4.8. Gelet op het voorgaande staat voor de voorzieningenrechter vast dat het relevante publiek (hier: de consument van kleding) enerzijds bij een kledingstuk een kleuraanduiding op het label (of een sticker op de verpakking) verwacht en, anderzijds, bekend is met de term ‘champagne’ ter aanduiding van een kleur (die zich bevindt in het crème/beigekleurige spectrum). Daaruit volgt dat het relevante publiek het woord ‘champagne’ op het label van een kledingstuk of een sticker op de verpakking van een kledingstuk, op een wijze als hiervoor onder 2.9 weergegeven, zal opvatten als een (gebruikelijke) aanduiding van de kleur van dat kledingstuk, hetgeen de consument bevestigd zal zien in het feit dat het betreffende kledingstuk een kleur heeft die zich in het crème-/beigekleurige spectrum bevindt. Voor de voorzieningenrechter valt niet in te zien waarom de consument in die context het woord ‘champagne’ tevens zal aanmerken als of zal associëren met de BOB ‘Champagne’ of het wijnproduct waarvan de benaming (door die BOB) is beschermd.

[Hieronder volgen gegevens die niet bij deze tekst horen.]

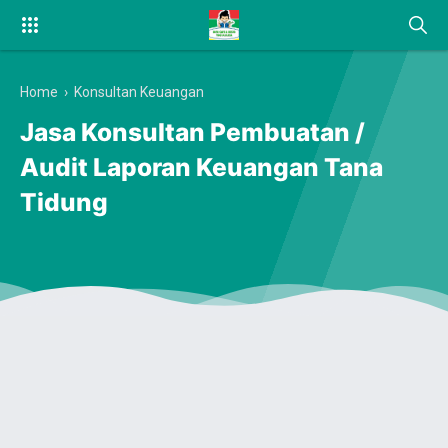
Home
›
Konsultan Keuangan
Jasa Konsultan Pembuatan /
Audit Laporan Keuangan Tana
Tidung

4.11. Zoals hiervoor overwogen, is de voorzieningenrechter van oordeel dat het relevante publiek het woord ‘champagne’ op een kledinglabel (of sticker op de verpakking van kleding) zal aanmerken als een (gebruikelijke) aanduiding van de kleur van het betreffende kledingstuk. Gelet op de aard van die waar, die op geen enkele wijze verband houdt met de mousserende wijnen waarvan de benaming door de BOB ‘Champagne’ wordt beschermd – valt voor de voorzieningenrechter evenwel niet in te zien waarom voor die consument aanleiding bestaat om daarin (naast de aanduiding van de kleur, tevens) een kwaliteitsgarantie te zien. Het CIVC heeft ook niet nader toegelicht waarom, laat staan onderbouwd dat een consument aan het woord ‘champagne’ op een kledinglabel een dergelijke kwaliteitsgarantie zou (kunnen) ontlenen. Nu de reputatie van de BOB ‘Champagne’ juist nauw samenhangt met de kwaliteit van de onder die naam verhandelde mousserende wijn waarmee de door Ferminadaza verhandelde waren (kledingstukken) geen relevante overeenkomsten vertonen, kan het CIVC naar voorlopig oordeel van de voorzieningenrechter dan ook niet worden gevolgd in zijn stelling dat Ferminadaza profiteert van de reputatie van de BOB ‘Champagne’.